*** Opening Text excerpt ***

Hannah on losing her mum

Monday 27 February 2023

Maggie's Oxford

It was just me and mum together since I was six.

Now, I am a fourth-year medical student at Birmingham University, about 30 minutes away from Maggie’s Oxford.

I like to go to the gym and swimming, I like crafts and I play on the medic’s women’s rugby team.

That all changed when my mum, Gemma, was diagnosed with ovarian cancer at the end of my first term.

Diagnosis and treatment

Mum started having symptoms in the summer of 2019, and in November she was rushed in for a big surgery. It was just after Christmas when she was officially diagnosed.

From there, she went straight into chemotherapy for six months during lockdown. I came home from uni in March when the whole country shut down to take care of her.

It was a lonely time but, at the end of chemo, Mum’s cancer seemed to have gone. Things were looking good for about a year.

*** Closing Text excerpt ***

* _Required work_:
[1] From Hannah's account of losing her mum, transcribe the passage starting with "I like to go" and going on through "was officially diagnosed.".
[2] Render this sentence from Hannah's account of losing her mum in Spanish: "It was a lonely time but, at the end of chemo, Mum’s cancer seemed to have gone."

*** Opening Excerpted data ***

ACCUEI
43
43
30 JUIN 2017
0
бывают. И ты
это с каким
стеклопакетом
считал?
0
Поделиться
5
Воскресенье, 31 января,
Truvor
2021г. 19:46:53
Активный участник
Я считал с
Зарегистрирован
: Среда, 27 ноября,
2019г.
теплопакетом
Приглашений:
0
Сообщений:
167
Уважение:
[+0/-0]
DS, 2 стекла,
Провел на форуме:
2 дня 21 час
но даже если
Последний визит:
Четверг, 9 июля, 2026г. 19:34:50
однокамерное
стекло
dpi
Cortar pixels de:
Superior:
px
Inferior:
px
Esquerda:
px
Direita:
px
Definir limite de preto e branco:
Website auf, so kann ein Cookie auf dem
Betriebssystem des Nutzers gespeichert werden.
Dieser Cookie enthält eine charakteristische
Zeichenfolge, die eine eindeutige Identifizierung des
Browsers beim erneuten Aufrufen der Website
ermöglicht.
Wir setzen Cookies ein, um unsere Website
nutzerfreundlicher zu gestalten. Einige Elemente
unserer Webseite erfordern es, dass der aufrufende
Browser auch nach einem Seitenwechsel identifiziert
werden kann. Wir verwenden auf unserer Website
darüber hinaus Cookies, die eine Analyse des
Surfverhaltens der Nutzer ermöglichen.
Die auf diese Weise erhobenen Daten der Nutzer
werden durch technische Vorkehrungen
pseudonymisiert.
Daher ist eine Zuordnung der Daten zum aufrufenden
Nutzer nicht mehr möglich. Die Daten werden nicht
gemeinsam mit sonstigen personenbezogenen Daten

*** Closing Excerpted data ***
*** Opening Excerpted data ***

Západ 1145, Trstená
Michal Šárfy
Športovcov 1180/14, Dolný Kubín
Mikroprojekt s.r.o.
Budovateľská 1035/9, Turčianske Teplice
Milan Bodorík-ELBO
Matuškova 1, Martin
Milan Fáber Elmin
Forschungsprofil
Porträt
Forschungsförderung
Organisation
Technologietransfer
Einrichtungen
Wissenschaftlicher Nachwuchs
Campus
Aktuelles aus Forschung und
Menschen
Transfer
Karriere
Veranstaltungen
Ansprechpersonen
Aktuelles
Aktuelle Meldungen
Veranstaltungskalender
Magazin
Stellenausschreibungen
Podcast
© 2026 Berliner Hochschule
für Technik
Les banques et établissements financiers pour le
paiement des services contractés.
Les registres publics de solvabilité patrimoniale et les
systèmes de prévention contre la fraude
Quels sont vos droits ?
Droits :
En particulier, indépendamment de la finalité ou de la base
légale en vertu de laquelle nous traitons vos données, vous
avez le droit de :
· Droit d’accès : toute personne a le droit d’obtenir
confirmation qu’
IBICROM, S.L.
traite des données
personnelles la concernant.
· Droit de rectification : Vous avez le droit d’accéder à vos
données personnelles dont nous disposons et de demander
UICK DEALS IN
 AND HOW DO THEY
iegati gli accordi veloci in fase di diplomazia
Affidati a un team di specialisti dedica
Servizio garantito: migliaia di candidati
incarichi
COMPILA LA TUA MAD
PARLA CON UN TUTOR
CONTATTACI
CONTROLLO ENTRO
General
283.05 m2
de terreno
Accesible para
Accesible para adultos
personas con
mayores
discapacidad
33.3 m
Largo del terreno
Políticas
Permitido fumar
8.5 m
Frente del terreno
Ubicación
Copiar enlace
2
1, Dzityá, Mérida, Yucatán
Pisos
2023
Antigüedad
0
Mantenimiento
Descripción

*** Closing Excerpted data ***

* _Solution set_:
[1]
I like to go to the gym and swimming, I like crafts and I play on the medic’s women’s rugby team.

That all changed when my mum, Gemma, was diagnosed with ovarian cancer at the end of my first term.

Diagnosis and treatment

Mum started having symptoms in the summer of 2019, and in November she was rushed in for a big surgery. It was just after Christmas when she was officially diagnosed.

[2] Fue una época solitaria, pero, al final de la quimio, parecía que el cáncer de mamá había desaparecido.